■ Document excerpt:
Discovered in 1922 on the failed attempt to climb mount Everest by the Mallory team.

Another plant that loves rocky areas is the Aqualegia, it also thrives in woodland and meadows, with its characteristic spurred petals, it is in the same grouping as the Aconites: Wolfbane and Monkshood, they all produce cardiac toxins, but seemingly harmless to many bees and moths they are very intolerant of being transplanted but will set seed readily, we grow many hybrids here at universeofplants.

Gloriosa superba ‘Rothchildiana’ lily

Native to tropical Africa and Asia, this beautiful member of the lily family is a climbing tuberous rooted perennial, rising up to 2 metres, using its tendril tipped leaves to cling onto any support.and it’s flame like flower petals with wavy yellow then red edges are truly stunning. Gloriosa prefers a nice rich well drained loamy soil and is not frost tolerant, but can be grown outside in  summer in the UK. In tropical Australia it is considered invasive, causing native animal deaths. An example of the wrong plant in the wrong place!

Like many lilies, all parts of the plant are extremely poisonous if ingested, containing the chemical colchicine, minute doses of which are used in the treatment of gout. It can also cause skin irritation when handling, so use gloves. The plant produces tubers as it dies down which can be separated and re-potted, they do appear to tolerate frosts if kept outside over winter buried in a dry spot. It is the national flower of Zimbabwe.

 

Spring colour

The weather is beginning to warm up as the days get longer, a lot is going on in the garden, the Camellias are blooming and  brighten up a shady spot. They love acid soil with plenty of humus, take cuttings after flowering from new semi-ripe growth and place in a designated acid soil bed in dappled shade they will take many months to root.

■ What you should do:
Answer these questions from the plant notes, giving each answer on its own line:
(a) How tall can Gloriosa superba 'Rothchildiana' grow?
(b) Which chemical in the Gloriosa plant makes it poisonous?
(c) What kind of soil do Camellias love?

■ Data block:
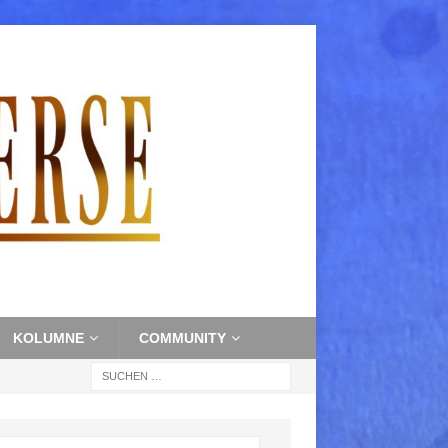
KOLUMNE
COMMUNITY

■ Solution for this exercise:
(a) Up to 2 metres.
(b) Colchicine.
(c) Acid soil with plenty of humus.